Cette année je participe à un concours de critique littéraire. Voici la première que j’ai rédigée.
Dans cet opus, Amélie revisite le conte de Barbe Bleue à sa manière, diabolique et fantasque.
Bien qu’elle s’en inspire assez librement, l’intrigue est respectée : des femmes mystérieusement disparues, un homme très riche, une jeune fille qui accepte de partager son toit, un interdit qui donne envie d’être transgressé, et un dénouement honoré. L’histoire est surtout modernisée : époque contemporaine, jeune femme indépendante, capable de se défendre seule, et tortionnaire raffiné. On regrette cependant que les éléments fondateurs de la notoriété du conte aient disparu. La célèbre “Soeur Anne” manque à l’appel, remplacée par une amie, et le soleil ne poudroie pas – pas plus que l’herbe ne verdoie. Il est vrai qu’à Paris dans le VIIe, le cadre ne s’y prête pas…
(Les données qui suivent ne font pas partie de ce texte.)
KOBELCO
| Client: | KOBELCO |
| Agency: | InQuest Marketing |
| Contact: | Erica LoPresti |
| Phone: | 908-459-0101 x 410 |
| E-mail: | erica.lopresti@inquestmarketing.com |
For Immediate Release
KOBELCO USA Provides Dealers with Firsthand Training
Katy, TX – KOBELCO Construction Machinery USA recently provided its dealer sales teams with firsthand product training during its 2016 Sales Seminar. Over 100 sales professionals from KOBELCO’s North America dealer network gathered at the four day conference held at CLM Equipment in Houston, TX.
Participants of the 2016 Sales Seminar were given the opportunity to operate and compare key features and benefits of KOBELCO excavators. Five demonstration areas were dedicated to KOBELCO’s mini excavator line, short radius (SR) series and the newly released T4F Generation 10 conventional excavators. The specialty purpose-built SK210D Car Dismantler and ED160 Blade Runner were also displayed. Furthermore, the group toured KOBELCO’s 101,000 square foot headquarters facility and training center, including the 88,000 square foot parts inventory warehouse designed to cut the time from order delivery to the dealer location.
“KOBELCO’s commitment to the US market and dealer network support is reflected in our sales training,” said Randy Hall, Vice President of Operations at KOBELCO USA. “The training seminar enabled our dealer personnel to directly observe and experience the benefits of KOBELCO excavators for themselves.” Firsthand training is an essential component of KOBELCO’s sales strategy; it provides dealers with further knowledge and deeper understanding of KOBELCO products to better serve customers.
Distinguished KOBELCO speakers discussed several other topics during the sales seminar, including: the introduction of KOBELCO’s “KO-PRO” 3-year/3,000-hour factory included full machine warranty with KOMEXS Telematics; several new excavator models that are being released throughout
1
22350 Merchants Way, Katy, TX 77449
Dans cette version, Amélie Nothomb privilégie le dialogue à l’action – qui se déroule en huis clos. L’auteure traite l’histoire en subtilité, maniant brillamment le sophisme. Elle prête cette logique, souvent absurde mais toujours imparable, à chacun des personnages. Le couple se livre ainsi une joute verbale singulière tout au long du roman. Si bien qu’il devient difficile de distinguer le bourreau de la victime…
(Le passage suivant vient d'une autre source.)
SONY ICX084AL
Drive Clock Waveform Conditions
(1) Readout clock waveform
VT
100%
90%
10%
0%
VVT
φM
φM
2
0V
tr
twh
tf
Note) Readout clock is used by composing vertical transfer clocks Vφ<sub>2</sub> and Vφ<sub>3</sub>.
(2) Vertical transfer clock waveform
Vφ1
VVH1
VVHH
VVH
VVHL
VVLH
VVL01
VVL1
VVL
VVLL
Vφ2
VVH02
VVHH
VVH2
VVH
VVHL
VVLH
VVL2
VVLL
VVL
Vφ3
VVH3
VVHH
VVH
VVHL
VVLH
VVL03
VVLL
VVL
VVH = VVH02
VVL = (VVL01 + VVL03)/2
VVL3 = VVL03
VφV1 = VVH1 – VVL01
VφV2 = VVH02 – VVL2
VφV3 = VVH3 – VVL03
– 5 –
Amélie distille minutieusement suspens et humour pour assujettir le lecteur, qui se laisse entraîner sans réfléchir dans un univers tortueux et macabre. Elle se joue de nos besoins les plus vils – curiosité et fantasmes – pour susciter des envies malsaines. Le crime devient une évidence. Avec une dialectique qui n’appartient qu’à elle, elle change nos paradigmes et serait capable de nous faire accepter le pire. Ainsi, le dénouement, assez abrupte mais quelque peu attendu, nous laisse étrangement mélancolique.
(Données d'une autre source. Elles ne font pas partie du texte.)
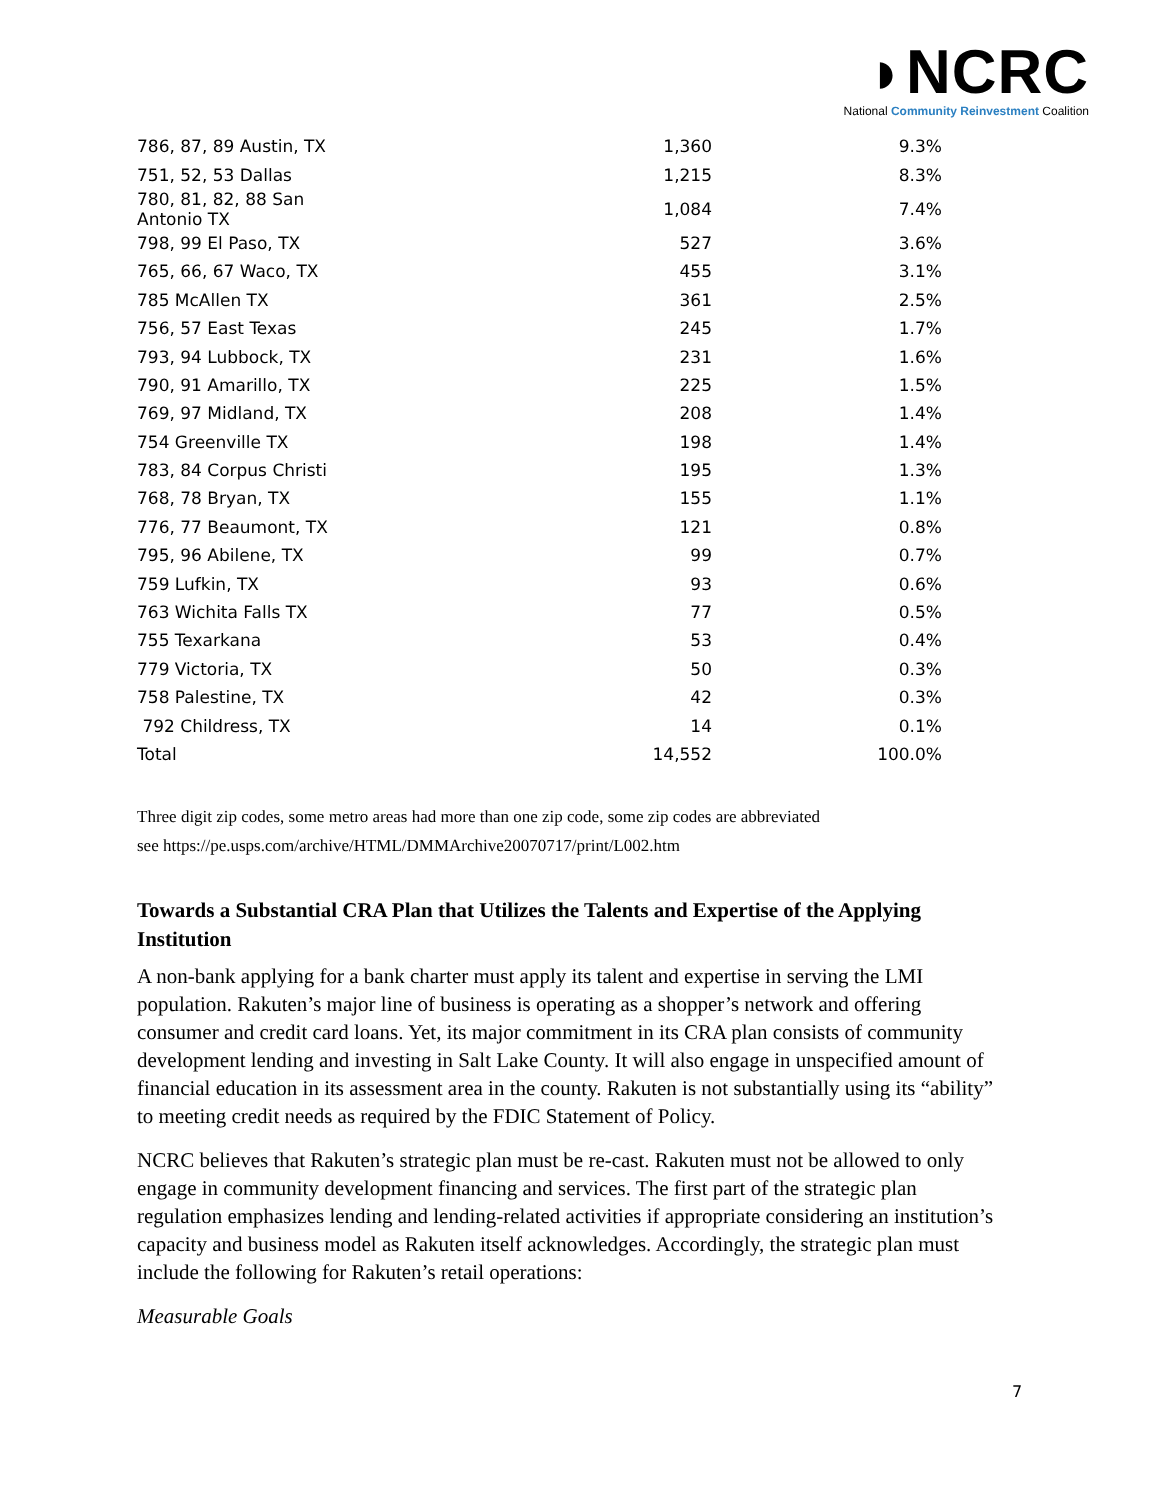◗NCRC
National Community Reinvestment Coalition
| 786, 87, 89 Austin, TX | 1,360 | 9.3% |
| 751, 52, 53 Dallas | 1,215 | 8.3% |
| 780, 81, 82, 88 San Antonio TX | 1,084 | 7.4% |
| 798, 99 El Paso, TX | 527 | 3.6% |
| 765, 66, 67 Waco, TX | 455 | 3.1% |
| 785 McAllen TX | 361 | 2.5% |
| 756, 57 East Texas | 245 | 1.7% |
| 793, 94 Lubbock, TX | 231 | 1.6% |
| 790, 91 Amarillo, TX | 225 | 1.5% |
| 769, 97 Midland, TX | 208 | 1.4% |
| 754 Greenville TX | 198 | 1.4% |
| 783, 84 Corpus Christi | 195 | 1.3% |
| 768, 78 Bryan, TX | 155 | 1.1% |
| 776, 77 Beaumont, TX | 121 | 0.8% |
| 795, 96 Abilene, TX | 99 | 0.7% |
| 759 Lufkin, TX | 93 | 0.6% |
| 763 Wichita Falls TX | 77 | 0.5% |
| 755 Texarkana | 53 | 0.4% |
| 779 Victoria, TX | 50 | 0.3% |
| 758 Palestine, TX | 42 | 0.3% |
| 792 Childress, TX | 14 | 0.1% |
| Total | 14,552 | 100.0% |
Three digit zip codes, some metro areas had more than one zip code, some zip codes are abbreviated
see https://pe.usps.com/archive/HTML/DMMArchive20070717/print/L002.htm
Towards a Substantial CRA Plan that Utilizes the Talents and Expertise of the Applying Institution
A non-bank applying for a bank charter must apply its talent and expertise in serving the LMI population. Rakuten’s major line of business is operating as a shopper’s network and offering consumer and credit card loans. Yet, its major commitment in its CRA plan consists of community development lending and investing in Salt Lake County. It will also engage in unspecified amount of financial education in its assessment area in the county. Rakuten is not substantially using its “ability” to meeting credit needs as required by the FDIC Statement of Policy.
NCRC believes that Rakuten’s strategic plan must be re-cast. Rakuten must not be allowed to only engage in community development financing and services. The first part of the strategic plan regulation emphasizes lending and lending-related activities if appropriate considering an institution’s capacity and business model as Rakuten itself acknowledges. Accordingly, the strategic plan must include the following for Rakuten’s retail operations:
Measurable Goals
7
Pourtant, ce livre peut décevoir. En effet, il rappelle beaucoup, par sa mise en scène, « Hygiène de l’Assassin », mais n’en est somme toute qu’une pâle copie. Il procure ainsi une impression de déjà vu. Le thème de la nourriture sacralisée y est abondamment traité – à nouveau, celui du statut de la femme également « la colocataire est la femme idéale », et le déroulement logique est identique. Dans son premier succès, Amélie incitait le lecteur à vivre différemment sa lecture. Un des personnages y questionnait « Ce livre vous a-t-il changé ? ». Pour « Barbe Bleue », la réponse est non. Cette oeuvre n’est pas un de ces livres qui « marquent et qui métamorphosent, qui modifient le regard ». L’environnement est similaire, mais les idées développées moins abouties. Il est finalement moins dérangeant et donc, malgré son intelligence d’écriture, moins profond.
En conclusion, « Barbe Bleue » est un livre agréable à lire, avec lequel on passe un bon moment, mais qui apporte peu. Il ne présente pas de réel intérêt littéraire ou artistique, et sera vite oublié. Divertissant donc, mais pas grandiose.